IHR workshop on web archiving - Big UK Domain Data for the Arts and HumanitiesBig UK Domain Data for the Arts and Humanities

On 11 November the IHR held a workshop, ‘An Introduction to Web Archiving for Historians‘, for which we welcomed back two old friends from the BUDDAH project as speakers.

The day opened with Jane Winters talking about why historians should be using web archives. You can see the slides of Jane’s talk here, including a couple courtesy of a fascinating presentation from Andy Jackson about the persistence of live web pages. This was followed by Helen Hockx-Yu, formerly of the British Library’s web archiving team but now at the Internet Archive. Helen described the Internet Archive’s mind-boggling scale and its ambitious plans for the future; Helen’s slides are here. Jane then returned to talk about the UK Government Web Archive and Parliament Web Archive (more slides here).

After having heard about various web archives, attendees were able to try the Shine interface for themselves. This is an interface to a huge archive – the UK’s web archive covering 1996 to 2013 – all now searchable as full text. Shine was one of the major outputs of the BUDDAH project and we were delighted to see how fast and responsive it now is, thanks to the continuing work of the web archiving team at the British Library.

Before lunch there was time for Marty Steer to lead a quick canter through the command line tool wget. Marty explained how flexible this tool is for downloading web pages or whole sites (and the importance of using the settings provided to avoid hammering sites with a blizzard of requests). You can even use wget to create complete WARC files. Marty’s presentation, with all of the commands used, can be read here.

After lunch Rowan Aust of Royal Holloway described her research on the BBC’s reaction to the Jimmy Savile scandal and how it has removed Savile from instances of its web and programme archives. Rowan’s earlier account of the research, written for the BUDDAH project, is on our institutional repository.

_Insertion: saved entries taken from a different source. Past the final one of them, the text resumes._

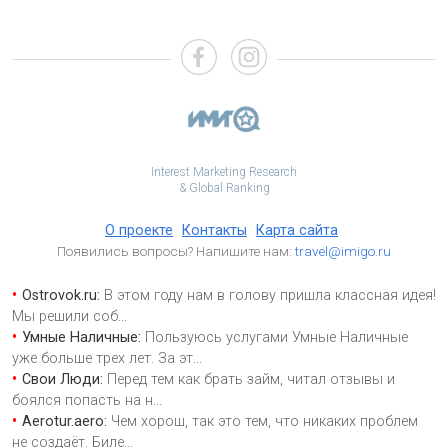
Interest Marketing Research
& Global Ranking
О проекте
Контакты
Карта сайта
Появились вопросы? Напишите нам:
travel@imigo.ru
Ostrovok.ru:
В этом году нам в голову пришла классная идея!
Мы решили соб
...
Умные Наличные:
Пользуюсь услугами Умные Наличные
уже больше трех лет. За эт
...
Свои Люди:
Перед тем как брать займ, читал отзывы и
боялся попасть на н
...
Aerotur.aero:
Чем хорош, так это тем, что никаких проблем
не создаёт. Биле
...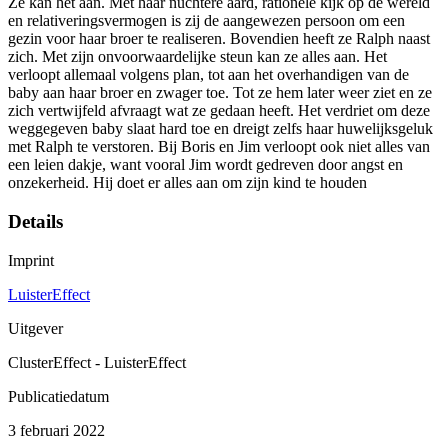
Ze kan het aan. Met haar nuchtere aard, rationele kijk op de wereld
en relativeringsvermogen is zij de aangewezen persoon om een
gezin voor haar broer te realiseren. Bovendien heeft ze Ralph naast
zich. Met zijn onvoorwaardelijke steun kan ze alles aan. Het
verloopt allemaal volgens plan, tot aan het overhandigen van de
baby aan haar broer en zwager toe. Tot ze hem later weer ziet en ze
zich vertwijfeld afvraagt wat ze gedaan heeft. Het verdriet om deze
weggegeven baby slaat hard toe en dreigt zelfs haar huwelijksgeluk
met Ralph te verstoren. Bij Boris en Jim verloopt ook niet alles van
een leien dakje, want vooral Jim wordt gedreven door angst en
onzekerheid. Hij doet er alles aan om zijn kind te houden
Details
Imprint
LuisterEffect
Uitgever
ClusterEffect - LuisterEffect
Publicatiedatum
3 februari 2022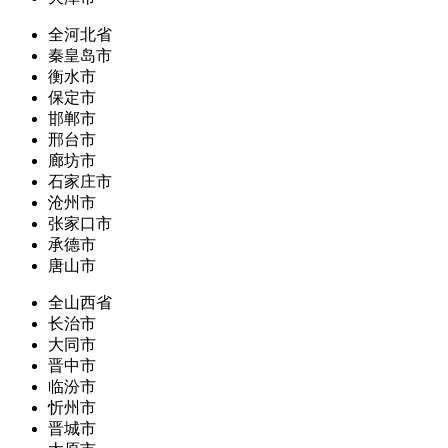
全河北省
秦皇岛市
衡水市
保定市
邯郸市
邢台市
廊坊市
石家庄市
沧州市
张家口市
承德市
唐山市
全山西省
长治市
大同市
晋中市
临汾市
忻州市
晋城市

Then it was back to the command line, as Jonathan Blaney explained how easy it is to interrogate very large text files by typing a few lines of text. On Mac and Linux machines a fully-featured ‘shell’, bash, is provided by default; for this session using Windows Jonathan had installed ‘Git bash’, a free, lightweight version of bash (there are useful installation instructions here). The group looked at links to external websites in the Shine dataset, using a sample of a random 0.01% of the full link file; this still amounted to about 1.5 million lines (the full file, at 19GB, can be downloaded from the UKWA site). The main command used for this hands-on session was grep, a powerful yet simple search utility which is ideal for searching very large files or numbers of files.

The day ended with the group using webrecorder.io, a free online tool which allows the archiving of web pages through a simple and intuitive interface.

We’d like to thank everyone who came to the workshop: this was the first time we had run such an event on web archiving and their enthusiastic participation and constructive feedback have given us the confidence to run this course again in the future.